Questions to answer:
a – According to the text on replication competent retrovirus testing, why may PCR be preferred over serology for testing research subjects? Answer in one to three sentences.
b – Answer these questions from the text on replication competent retrovirus testing, one line each.
(i) What minimum share of viral supernatant volume does the FDA recommend testing for each lot?
(ii) For cells transduced ex vivo, for at least how many passages should cocultures with the permissive cell line be maintained?
(iii) What does the guidance treat as synonymous to RCR testing?
c – Say whether each statement agrees with the text on replication competent retrovirus testing. Answer yes or no, and quote the deciding words of the text.
(i) The FDA has found that a longer time in culture makes RCR development in transduced cells more likely.
(ii) All assays should include positive and negative controls.
(iii) The FDA requires RCR testing only before a product is approved.

Study text:
---

Details on Testing for Replication Competent Retrovirus
One of the risks associated with the use of retroviral or lentiviral vectors is the potential for generating replication competent retrovirus (RCR) that may propagate in treated subjects resulting in retroviremia or transduction of unintended tissues.24,25 The FDA issued guidance on “Testing of Retroviral Vector-Based Human Gene Therapy Products for Replication Competent Retrovirus During Product Manufacture and Patient Follow-up,” requiring rigorous testing of viral supernatants and retrovirally transduced cells to ensure they are not contaminated with or capable of producing RCR.26
This guidance treats replication competent lentivirus testing as synonymous to RCR testing. The FDA is now requiring RCR testing of products following FDA approval. The FDA has not found convincing evidence that length of culture influences the likelihood of RCR development in transduced cells and recommends all retrovirally transduced cellular products be tested for RCR even if maintained in culture for several days. In the case of ex vivo transduced cells, the FDA recommends testing at various stages of production from viral supernatant to end of production cells.
The guidance addresses RCR testing methodology. A permissive cell line should be utilized to test retroviral supernatants and retrovirally transduced cells for presence or production of RCR. For cells transduced ex vivo, cocultures with the permissive cell line should be maintained for a minimum of five passages to allow sufficient time for RCR amplification. The amplified material may then be assayed by an appropriate indicator cell line, polymerase chain reaction (PCR) or p24 enzyme linked immunosorbent assay.26–30 All assays should include relevant positive and negative controls.
The FDA recommends testing at least 5% of viral supernatant volume for each lot tested. The dose administered in clinical trials must contain <1 RCR at a 95% confidence interval. The quantity of transduced cells assayed for RCR should be the lesser of 1% of the lot or 108 cells. PCR can be utilized as an alternative if time constraints preclude use of these preferred testing methods for clinical lot release.
Research subjects receiving retroviral vectors or retrovirally transduced cells should be tested for RCR after administration of the investigational product. Recommended methods include serology for RCR-specific antibodies and analysis of peripheral blood mononuclear cells by PCR for RCR-specific DNA sequences. PCR may be a preferred method as subjects receiving multiple injections of virus producer cells or viral vector may exhibit positive serology results in the absence of RCR.31–33 Also, immune compromised individuals may fail to produce antibodies against RCR while experiencing RCR viremia.

---

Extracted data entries
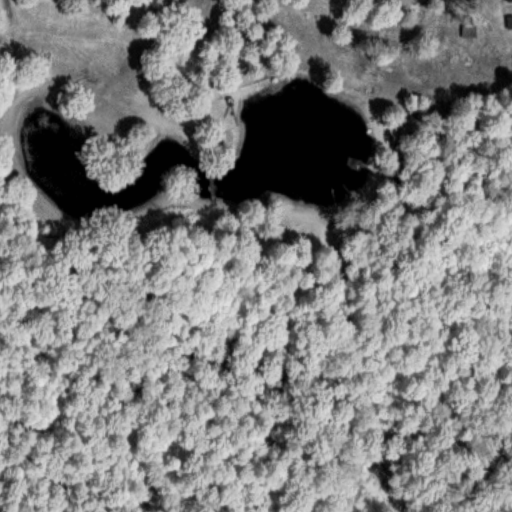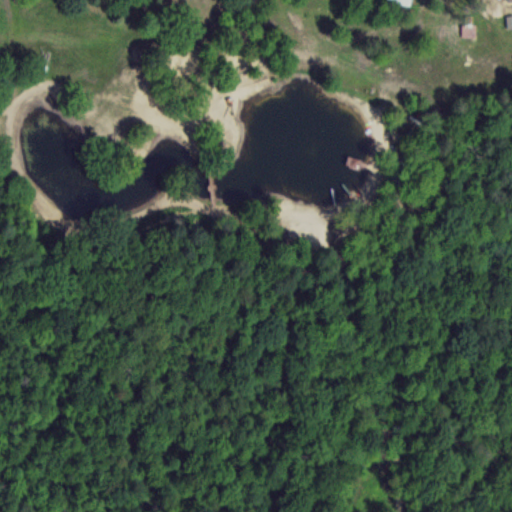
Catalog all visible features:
building: (11, 13)
building: (352, 162)
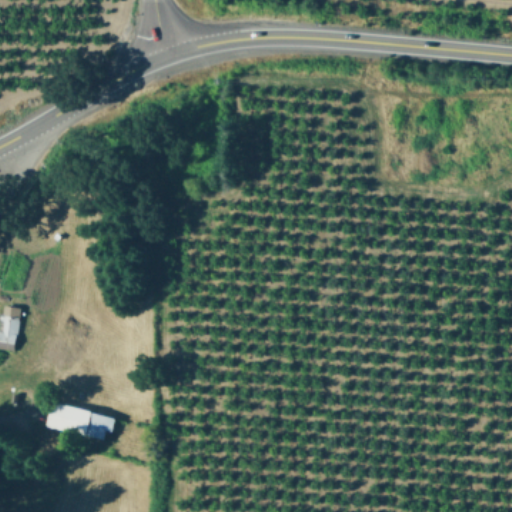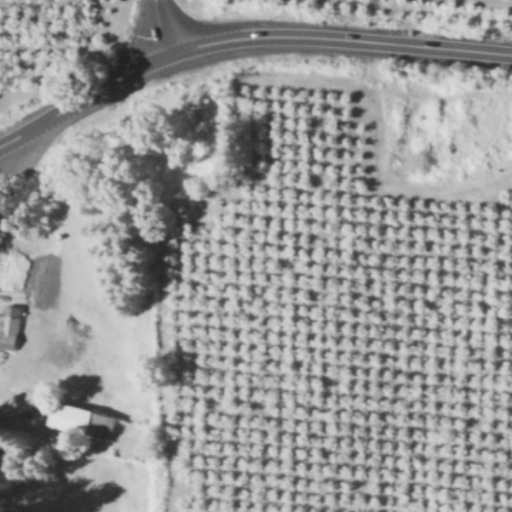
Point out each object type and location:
road: (157, 27)
road: (336, 38)
road: (81, 97)
road: (13, 168)
building: (11, 326)
building: (81, 419)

---

Written responses:
a – Subjects who receive multiple injections of virus producer cells or viral vector may test positive by serology even when no RCR is present. Also, immune compromised individuals may fail to produce antibodies against RCR while experiencing RCR viremia.

b –
(i) At least 5%.
(ii) Five passages.
(iii) Replication competent lentivirus testing.

c –
(i) No: "The FDA has not found convincing evidence that length of culture influences the likelihood of RCR development in transduced cells"
(ii) Yes: "All assays should include relevant positive and negative controls."
(iii) No: "The FDA is now requiring RCR testing of products following FDA approval."